LibyaPolitics

Report unveils details of Syrians detained in Libyan prisons

“Infomigrants website” published a report Tuesday on “Syrians” detained in Libyan prisons, saying that Syrian families are waiting for news about their children detained in Libya, who tried to migrate illegally, but were arrested by the coast guard. One of those families contacted Infomigrants to tell about their suffering.

A relative of one of the Syrian young men present in Libya told the website about the suffering of his family in searching for any news about their son, saying: “My brother and a group of young men from the village traveled to Libya about three months ago with the aim of finding work there.

“They traveled regularly from Damascus airport. Their hopes were based on what they had heard from others who were in Libya in the past. They imagined that work was available and that they would be able to establish themselves economically in a quick time, but reality was different and left us, the families, bewildered and anxious, begging for any news of them.” The relative said.

He added, “When they arrived, they discovered that finding a job as easy as they imagined was impossible.

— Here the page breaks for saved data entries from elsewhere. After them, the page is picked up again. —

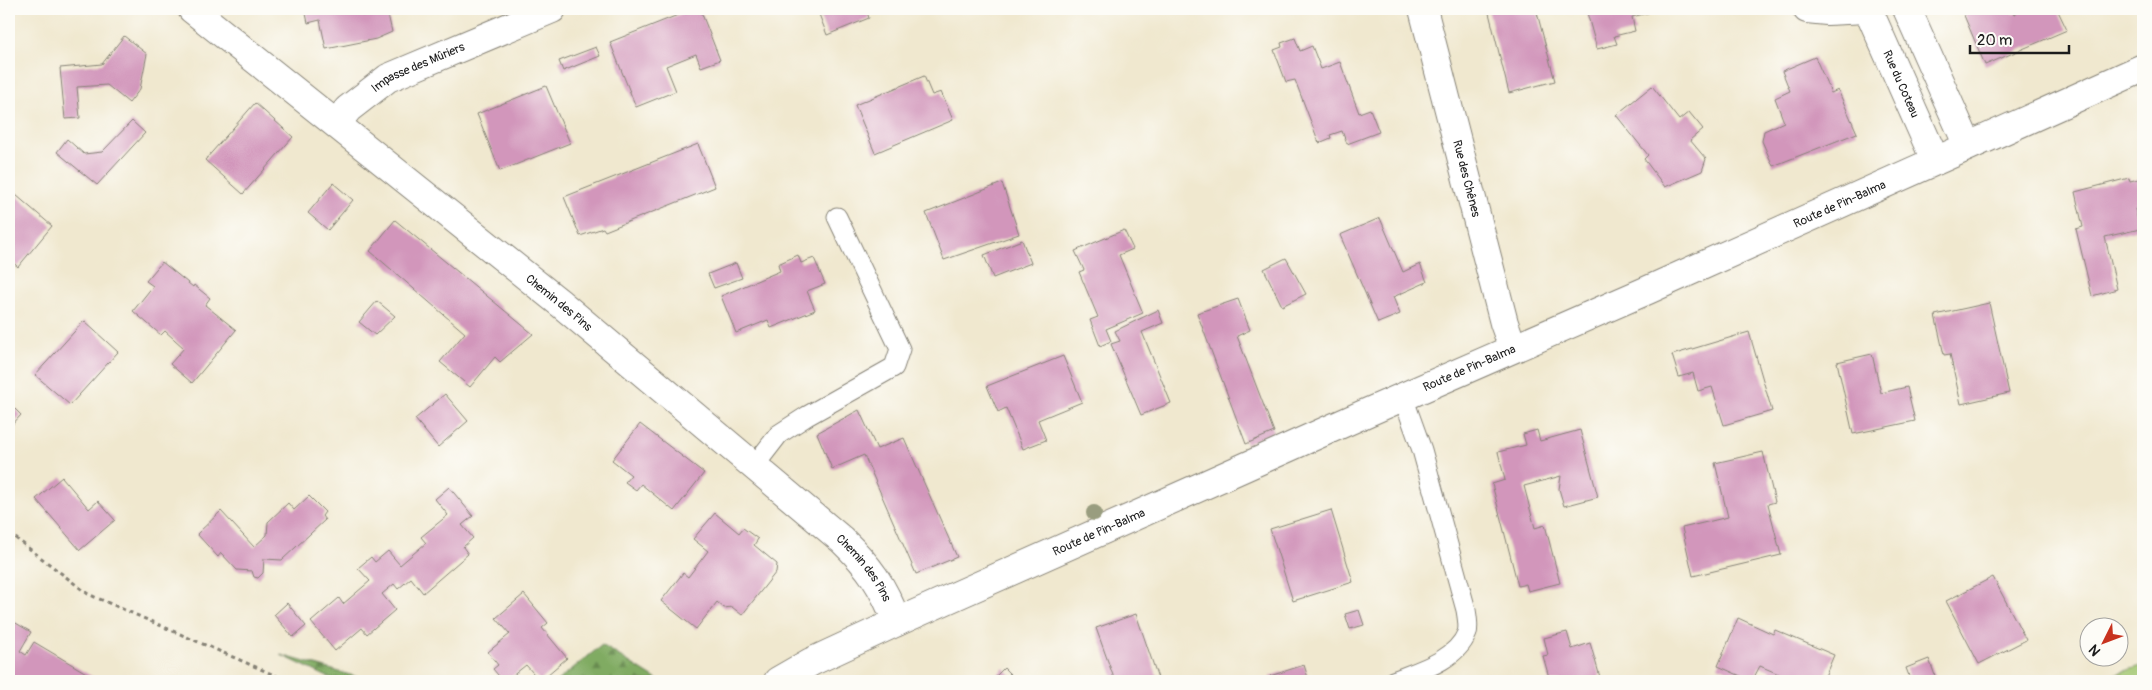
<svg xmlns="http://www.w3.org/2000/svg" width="2152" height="690" font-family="Pangolin,sans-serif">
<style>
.forest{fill:url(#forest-firs);stroke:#4e643f}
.park{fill:url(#park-crowns);stroke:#5e7146}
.building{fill:#d296bb}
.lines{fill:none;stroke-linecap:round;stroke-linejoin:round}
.service-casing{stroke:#868276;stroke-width:21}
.minor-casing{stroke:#868276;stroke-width:30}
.tertiary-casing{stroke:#868276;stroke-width:30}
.path{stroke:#868276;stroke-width:3;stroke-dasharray:4 4;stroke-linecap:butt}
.service{stroke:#fff;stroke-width:19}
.minor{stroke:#fff;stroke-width:28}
.tertiary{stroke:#fff;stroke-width:28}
.tree{fill:#999d7f}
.labels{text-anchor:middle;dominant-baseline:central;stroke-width:4;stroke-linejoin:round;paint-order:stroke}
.street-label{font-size:12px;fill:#1c1c1c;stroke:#fdfcf7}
</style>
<defs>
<pattern id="forest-firs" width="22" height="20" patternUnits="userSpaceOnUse" patternTransform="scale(1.25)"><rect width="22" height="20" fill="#80ab62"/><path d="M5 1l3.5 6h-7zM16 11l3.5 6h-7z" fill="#688a50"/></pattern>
<pattern id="park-crowns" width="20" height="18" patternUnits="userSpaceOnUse" patternTransform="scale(1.25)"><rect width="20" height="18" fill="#a1c670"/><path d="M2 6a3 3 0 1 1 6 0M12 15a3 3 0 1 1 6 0" fill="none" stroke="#8aaa60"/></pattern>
</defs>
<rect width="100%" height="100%" fill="#fdfcf7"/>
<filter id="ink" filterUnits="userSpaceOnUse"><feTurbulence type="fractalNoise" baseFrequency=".02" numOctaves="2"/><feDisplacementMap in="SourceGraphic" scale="10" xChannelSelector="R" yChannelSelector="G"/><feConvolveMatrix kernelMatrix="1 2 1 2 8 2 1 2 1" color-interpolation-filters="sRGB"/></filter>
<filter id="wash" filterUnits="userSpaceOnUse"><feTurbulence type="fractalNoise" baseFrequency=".0096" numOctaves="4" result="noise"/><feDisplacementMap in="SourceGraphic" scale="20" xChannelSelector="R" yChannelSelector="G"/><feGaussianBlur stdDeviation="1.12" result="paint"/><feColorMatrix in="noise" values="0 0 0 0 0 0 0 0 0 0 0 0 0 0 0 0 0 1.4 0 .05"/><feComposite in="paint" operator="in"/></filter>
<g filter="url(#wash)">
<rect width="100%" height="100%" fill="#f0e8cf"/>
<!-- forest -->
<path class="forest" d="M 602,645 L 659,681 L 557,681 Z
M 281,655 L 371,681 L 336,681 Z"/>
<!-- park -->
<path class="park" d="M 2143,665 L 2143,681 L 2093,681 Z"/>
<g id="blocks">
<!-- building -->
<path class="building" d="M 305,9 L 361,9 L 362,16 L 387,10 L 392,32 L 376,39 L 326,49 L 320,20 L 308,23 Z
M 693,9 L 700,9 L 720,60 L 701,67 L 696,54 L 666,66 L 676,91 L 636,107 L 610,42 Z
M 817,9 L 866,9 L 869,18 L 827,35 Z
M 1488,9 L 1536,9 L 1555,81 L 1509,93 Z
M 1586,9 L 1663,9 L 1632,17 L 1635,31 L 1614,36 L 1617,44 L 1597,49 Z
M 1973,9 L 2012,9 L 2014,14 L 2025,9 L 2057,9 L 2067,30 L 1985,65 L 1963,13 Z
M 124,36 L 147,54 L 140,89 L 129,103 L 107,85 L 77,87 L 80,118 L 65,119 L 60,68 L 102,64 Z
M 1295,38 L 1300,51 L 1312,46 L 1321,69 L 1340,62 L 1359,113 L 1370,109 L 1379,132 L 1347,144 L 1342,131 L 1330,135 L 1331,138 L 1319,143 L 1295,80 L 1286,82 L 1274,50 L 1282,47 L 1281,43 Z
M 596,47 L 600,56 L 563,71 L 559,61 Z
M 1815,57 L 1831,93 L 1838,90 L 1857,133 L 1773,166 L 1762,141 L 1764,131 L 1784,122 L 1775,98 L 1790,91 L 1782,71 Z
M 924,76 L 932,95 L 941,92 L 953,120 L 875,153 L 855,105 Z
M 546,86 L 570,143 L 500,171 L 477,114 Z
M 1652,86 L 1679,120 L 1689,112 L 1703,129 L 1690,140 L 1706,159 L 1702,171 L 1665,187 L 1644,159 L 1648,155 L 1616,115 Z
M 255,103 L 293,137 L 243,194 L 205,160 Z
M 132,121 L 145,133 L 97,185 L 57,152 L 67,139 L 84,154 L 102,152 Z
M 698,144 L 715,187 L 605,231 L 603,228 L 580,236 L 564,197 Z
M 2129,178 L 2130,181 L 2143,178 L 2143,207 L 2135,209 L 2140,229 L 2105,237 L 2117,289 L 2092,296 L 2076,229 L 2083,227 L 2075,192 Z
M 333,183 L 353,200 L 328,230 L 308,213 Z
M 1002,183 L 1019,234 L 944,260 L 926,213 Z
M 9,189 L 52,226 L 18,267 L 9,259 Z
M 1380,218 L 1403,272 L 1420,264 L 1427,282 L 1393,297 L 1400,314 L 1378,323 L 1340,235 Z
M 395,220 L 533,334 L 500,362 L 495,357 L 470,387 L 440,362 L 465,333 L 370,251 Z
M 1124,230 L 1133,249 L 1119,255 L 1143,313 L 1106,329 L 1111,341 L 1100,346 L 1090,320 L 1098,317 L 1079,272 L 1084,270 L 1075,251 Z
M 1022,240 L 1031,263 L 993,278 L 984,255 Z
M 798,255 L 801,263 L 814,258 L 825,284 L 807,291 L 815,310 L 771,328 L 768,320 L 736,333 L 721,296 L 780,271 L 778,264 Z
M 1286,258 L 1306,294 L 1282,306 L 1264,269 Z
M 162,262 L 193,287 L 194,285 L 210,298 L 205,305 L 236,330 L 192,383 L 170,364 L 184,348 L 165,331 L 161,335 L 133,311 L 153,286 L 146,281 Z
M 736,263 L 742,278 L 714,288 L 708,274 Z
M 1238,299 L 1250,330 L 1237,336 L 1274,432 L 1246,444 L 1197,313 Z
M 377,301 L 395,316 L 375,335 L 359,322 Z
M 1989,303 L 2009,393 L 1961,404 L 1950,354 L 1944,355 L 1935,315 Z
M 1158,310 L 1163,323 L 1142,332 L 1171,403 L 1141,415 L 1111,344 L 1120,341 L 1115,331 Z
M 84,321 L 118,352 L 70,405 L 35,375 Z
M 1749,332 L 1772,411 L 1724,425 L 1712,387 L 1698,391 L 1693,373 L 1679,377 L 1672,355 Z
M 1872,354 L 1881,393 L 1907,387 L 1915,421 L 1853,434 L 1837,362 Z
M 1063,356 L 1082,402 L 1038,420 L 1046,440 L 1023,449 L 1006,408 L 998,412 L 987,386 Z
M 445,394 L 468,421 L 438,447 L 415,419 Z
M 9,403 L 21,415 L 9,428 Z
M 859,410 L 877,449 L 904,438 L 957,557 L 916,574 L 864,455 L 832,469 L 817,433 Z
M 640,424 L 704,473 L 674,511 L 641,484 L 636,490 L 625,482 L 631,475 L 612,460 Z
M 1537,430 L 1540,441 L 1580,430 L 1598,497 L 1564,506 L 1559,489 L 1561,476 L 1524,486 L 1535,528 L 1545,525 L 1560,583 L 1528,591 L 1526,584 L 1518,586 L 1492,484 L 1505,480 L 1498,452 L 1526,445 L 1523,434 Z
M 1763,452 L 1775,502 L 1768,504 L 1781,555 L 1693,576 L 1682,528 L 1728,517 L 1715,463 Z
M 62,477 L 89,509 L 98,501 L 115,520 L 80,550 L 36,499 Z
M 449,487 L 473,516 L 462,525 L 473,538 L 463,547 L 468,554 L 423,593 L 411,578 L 398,589 L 394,584 L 382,594 L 395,610 L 367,634 L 362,628 L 335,651 L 311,622 L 339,598 L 343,604 L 370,581 L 358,568 L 371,557 L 375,562 L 388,551 L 400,565 L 426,543 L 421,537 L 448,515 L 435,499 Z
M 309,496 L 325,512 L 322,516 L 325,520 L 282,560 L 264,559 L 263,573 L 258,578 L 254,577 L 252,571 L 237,570 L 221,553 L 218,557 L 197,534 L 221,511 L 254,547 L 267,535 L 268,522 L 288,503 L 294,510 Z
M 1331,510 L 1353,582 L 1293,601 L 1270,529 Z
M 715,513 L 739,533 L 743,528 L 758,539 L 754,545 L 777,564 L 776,572 L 742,615 L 732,607 L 724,608 L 717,602 L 696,629 L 661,601 L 683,573 L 688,577 L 708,551 L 693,539 Z
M 1993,577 L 2026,640 L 1979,664 L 1946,601 Z
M 524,594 L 548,623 L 542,628 L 567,658 L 540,681 L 526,665 L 506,681 L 503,681 L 493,669 L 498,665 L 488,652 L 510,634 L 496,618 Z
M 287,603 L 306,626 L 293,637 L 274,615 Z
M 1359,610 L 1364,625 L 1350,629 L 1345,614 Z
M 1136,614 L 1159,681 L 1115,681 L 1096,628 Z
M 1738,618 L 1773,634 L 1775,630 L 1834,655 L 1823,681 L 1795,681 L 1760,666 L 1752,681 L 1718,666 Z
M 9,619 L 31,632 L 20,651 L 26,655 L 34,642 L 93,677 L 91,681 L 9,681 Z
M 1567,632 L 1572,649 L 1590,643 L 1600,677 L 1593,679 L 1593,681 L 1550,681 L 1543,656 L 1548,655 L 1544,638 Z
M 1929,659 L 1937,681 L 1911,681 L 1906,668 Z
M 1304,665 L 1309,681 L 1271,681 L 1270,676 Z
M 1004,668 L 1017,681 L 991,681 Z"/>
</g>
</g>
<g filter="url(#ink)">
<use href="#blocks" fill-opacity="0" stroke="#868276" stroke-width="1"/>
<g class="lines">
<defs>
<path id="service" d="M 755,465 L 779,434 L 807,416 L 894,367 L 900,349 L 837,217
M 1393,681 C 1418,671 1456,661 1467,633 C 1469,627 1467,616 1466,610 L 1422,450 L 1403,397"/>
<g id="minor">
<path id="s1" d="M 192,9 L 560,303 L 842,540 C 870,567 883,586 897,622"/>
<path id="s2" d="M 1423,9 L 1504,323 L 1513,348"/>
<path d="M 1807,9 L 1827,11 L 1866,9"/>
<path id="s3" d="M 1868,9 L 1935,160"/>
<path d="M 1907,9 L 1968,146"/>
<path id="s4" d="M 337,123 L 348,109 L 388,78 L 552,9"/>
</g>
<g id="tertiary">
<path id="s5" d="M 778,681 L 811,662 L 897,622 L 1366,413 L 1648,290 L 2143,68"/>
</g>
</defs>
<!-- service casing -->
<use href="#service" class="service-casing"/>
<!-- minor casing -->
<use href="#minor" class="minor-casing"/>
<!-- tertiary casing -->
<use href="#tertiary" class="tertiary-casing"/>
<!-- path -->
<path class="path" d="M 9,533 L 88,594 L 288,681"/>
<!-- service -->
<use href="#service" class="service"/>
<!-- minor -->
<use href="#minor" class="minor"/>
<!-- tertiary -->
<use href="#tertiary" class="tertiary"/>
</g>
<!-- trees -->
<circle class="tree" cx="1094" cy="513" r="8"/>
</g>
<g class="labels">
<!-- street labels -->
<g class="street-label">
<text stroke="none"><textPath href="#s4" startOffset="100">Impasse des Mûriers</textPath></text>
<text stroke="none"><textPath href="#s3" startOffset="82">Rue du Coteau</textPath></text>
<text stroke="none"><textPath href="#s2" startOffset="175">Rue des Chênes</textPath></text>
<text stroke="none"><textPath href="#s5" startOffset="1164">Route de Pin-Balma</textPath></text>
<text stroke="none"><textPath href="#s1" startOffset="470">Chemin des Pins</textPath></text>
<text stroke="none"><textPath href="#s5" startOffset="759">Route de Pin-Balma</textPath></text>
<text stroke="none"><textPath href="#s5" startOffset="354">Route de Pin-Balma</textPath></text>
<text stroke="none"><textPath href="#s1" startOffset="875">Chemin des Pins</textPath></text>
</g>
</g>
<!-- margin -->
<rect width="2152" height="690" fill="none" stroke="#fdfcf7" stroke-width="30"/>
<!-- north arrow -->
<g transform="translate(2104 642) rotate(228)"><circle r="24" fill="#fdfcf7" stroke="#a3a29f"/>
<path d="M0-4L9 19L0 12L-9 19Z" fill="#c8321e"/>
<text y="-8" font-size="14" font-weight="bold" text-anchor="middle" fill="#1c1c1c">N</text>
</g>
<!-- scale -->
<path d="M1970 45v8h99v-8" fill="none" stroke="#1c1c1c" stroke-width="2.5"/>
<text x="1977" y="45" font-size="15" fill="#1c1c1c" stroke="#fdfcf7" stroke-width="4" paint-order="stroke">20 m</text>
</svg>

Their rosy ideas about raising money easily did not last long. It did not take long for them, as immigration was their only way out of the crisis in which they found themselves.”

He said: “After a search that did not last long, they identified one of the smugglers in Tripoli. They deluded them that the migration journey was very easy, and that all they had to do was pay part of the money before the trip and pay the other part after they arrived.”

“On April 08, they set out in a boat carrying 82 people, 73 of whom were Syrians. They remained in the water for 28 hours before a Libyan Coast Guard boat caught up with them and took them back to Tripoli. When they arrived on land, they were all held in “Ghouta Al-Shaal” prison, west of Tripoli, and after two weeks, 59 of them, including my brother, were transferred to Ain Zara prison.” He said.

According to the website, during all that period, we had no knowledge of what happened with the young men. Someone who managed to get out contacted us and told us the situation. Explaining to us the horrific conditions surrounding the young men, he said that there were patients among them and that the Libyans did not provide them with any help.”

$1,200 per person

“With this news, our life here has turned into hell. We are trying to elicit any detail through social media about our children. After a long search, I was able to find a group on WhatsApp, some of whose members are Syrians residing in Tripoli. Through this group, I was able to communicate with a Libyan person, who told us at the time that he could help us get our sons out of prison for $1,200 per young person.”

He adds, “We discussed it at length here in the village, and none of us could secure that amount. The broker refused to help us or reduce the amount. We kept searching until we found another person, who said that he was a jailer in Ain Zara and that he could get our sons out.”

In his speech, he points out that the jailer asked for $400 for each person, and confirmed that the amount would include the costs of taking them out and providing them with all their identity papers that had been confiscated from them. I called one of our villagers who reside in Tripoli and told him all the details. We transferred money to him to get 16 young men out of prison through a money transfer.

He explains, “In Tripoli, this young man managed to communicate with the supposed jailer and went to meet him. He wasn’t supposed to get any of the money before we could talk to our sons. But what happened proved some of our suspicions, as the supposed jailer was a swindler and had no idea how to get the young men out of prison.”

He continues, “There is a lot of news, some of which is real and some is false, but as families we try to stick to any news in the hope that it will get us any detail about our children. These men are still young, their ages range between 15 and 19, all they have tried to achieve is a better life for them and for us.”

The young man concluded his speech to “Infomigrants”: “We are not asking for much, all we want is to know their news and be reassured about their situation. Is this too much?”